The Lexington-based district handles tens of millions of dollars, helping coordinate regional planning and federal spending among local governments in a 17-county area of Central Kentucky. Its board of directors is made up of mayors and judge-executives.
Stoltz's consulting job will last a year, but he will not be paid an hourly rate until his severance package has been paid out over 28 weeks, Dutt linger said.
Stoltz was not available for comment Wednesday.
Meanwhile, Edelen's office sent a letter to the district Wednesday announcing the intention to conduct a "special examination" of the agency, said Stephenie Steitzer, spokeswoman for the auditor.
Steitzer said an agency's having only one person who understands the accounting system "can raise questions about appropriate segregation of duties." Steitzer also said, however, that "they could have controls in place we don't know about."
Duttlinger said he was pleased by Edelen's decision to examine the district's spending.
"I believe that conducting an examination of financial policies, accounts, transactions and other activities will ensure that I have a clean slate to charter a future vision for the ADD and the region," he said.
Clark County Judge-Executive Henry Branham, an executive committee member, said Wednesday that it was "somewhat strange" that Stoltz was the only employee who understood the accounting system.
"In the world of business and finance, you always have a backup plan," he said. "It's very unfortunate we don't have that in place."
Lexington Mayor Jim Gray said he didn't object to the decision made by Duttlinger.
"We were told it was operationally essential," he said via email. "If it's not essential, or if there's an alternative, we would need to reconsider it."
On Monday night, the district's executive committee accepted Stoltz's resignation after giving him an ultimatum to leave or be fired.

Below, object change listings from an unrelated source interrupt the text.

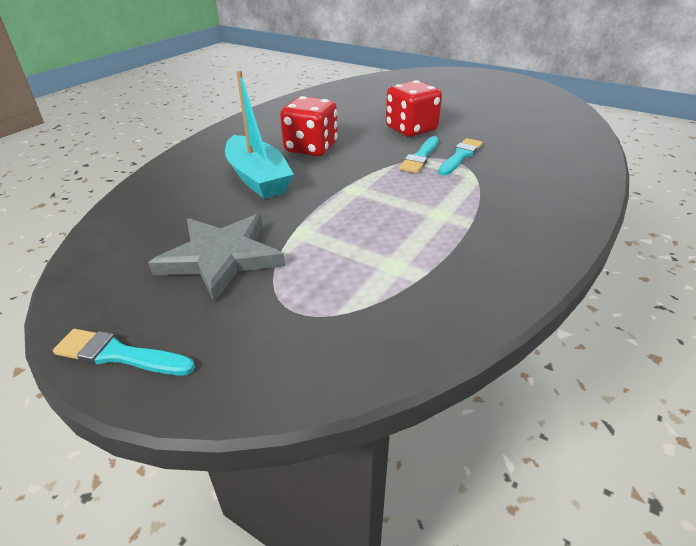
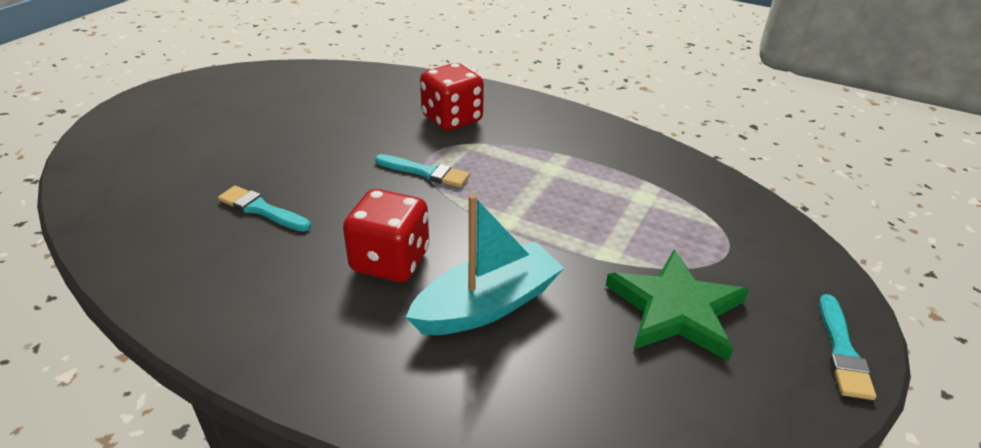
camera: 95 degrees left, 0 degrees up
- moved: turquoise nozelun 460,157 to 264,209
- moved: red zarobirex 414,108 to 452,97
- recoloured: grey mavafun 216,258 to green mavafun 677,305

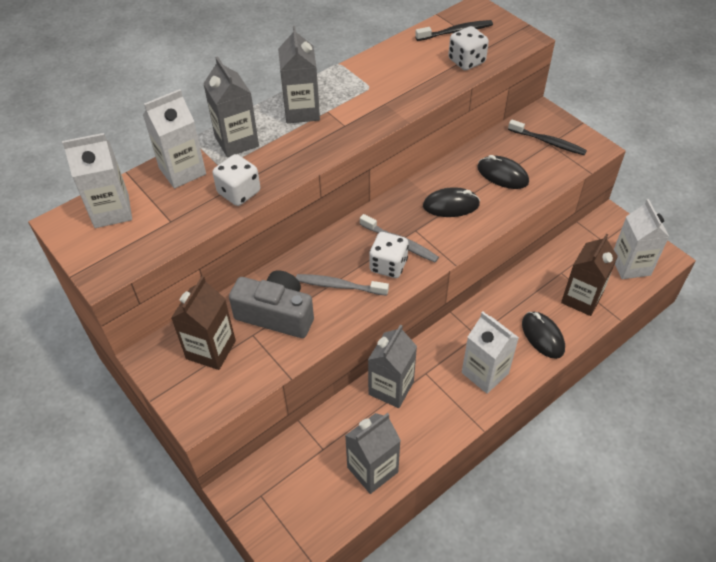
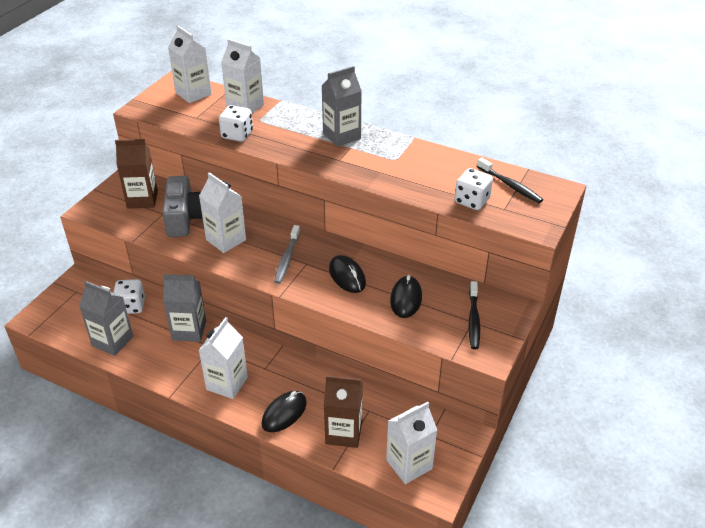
camera: 65 degrees right, 10 degrees down
- moved: white zarobirex 389,255 to 129,296
- replaced: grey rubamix 342,285 to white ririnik 222,212
- removed: grey ririnik 231,106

The $128,000 severance package is based on years of service, vacation pay and pension benefits. The board voted 11-2 to approve the package, with Gray and Branham voting against it.
Gray said the package was too generous. Branham said he was uncomfortable with the package and wanted to discuss it with the district's entire 75-member board of directors.
Duttlinger said committee members did not vote on the consulting job because they thought it was an operational decision that he could make himself.
On Monday, committee chairwoman Edwinna Baker, the mayor of Lawrenceburg, said the board decided it needed new leadership because of several problems. Chief among these was Stoltz's actions regarding a felony re-entry program operated by the district called Steppin' to a New Beat.
Stoltz led the district in January 2012 to buy a residential property on Trent Boulevard for $600,000 to house the program, and he later authorized $500,000 in renovations.
Some of the renovation money was spent on no-bid contracts.
When neighbors started complaining about a lack of transparency, Attorney General Jack Conway ruled that the district was not authorized to operate a felony re-entry program and that the district must open its spending records under the state Open Records Act. The Trent Boulevard property is now on the market for $995,000.
Stoltz was put on paid leave June 4. On June 26, the executive committee gave him the ultimatum to quit or be fired.
Steppin' to the Beat director Tayna Fogle also was put on leave over questions about the program, and she was dismissed June 21, Duttlinger said.
He said several files about participants in the Steppin' to the Beat program disappeared, and Fogle refused to respond to his questions about the problem.
Duttlinger filed a police report June 19 regarding the missing files, and Lexington police are investigating, police spokeswoman Sherelle Roberts said.
In an interview Wednesday, Fogle denied taking any files. She said she has hired an attorney and plans to sue the district for unlawful firing.
"As a former felon, I have been set up," she said. "Unlike my executive director, I was never given the opportunity to talk to the board to give them my side of the story."
Fogle's attorney, Ed Dove, did not return calls seeking comment.
Charles Payne of the River Park Neighborhood Association, which fought the district over its plans for the Trent Boulevard property last year, said he was puzzled by the agency's decision to rehire Stoltz as a consultant.
"I find it hard to imagine that their chief financial officer or their entire accounting staff does not know how their accounting system works," Payne said. "It sounds irregular to me and terribly inconvenient."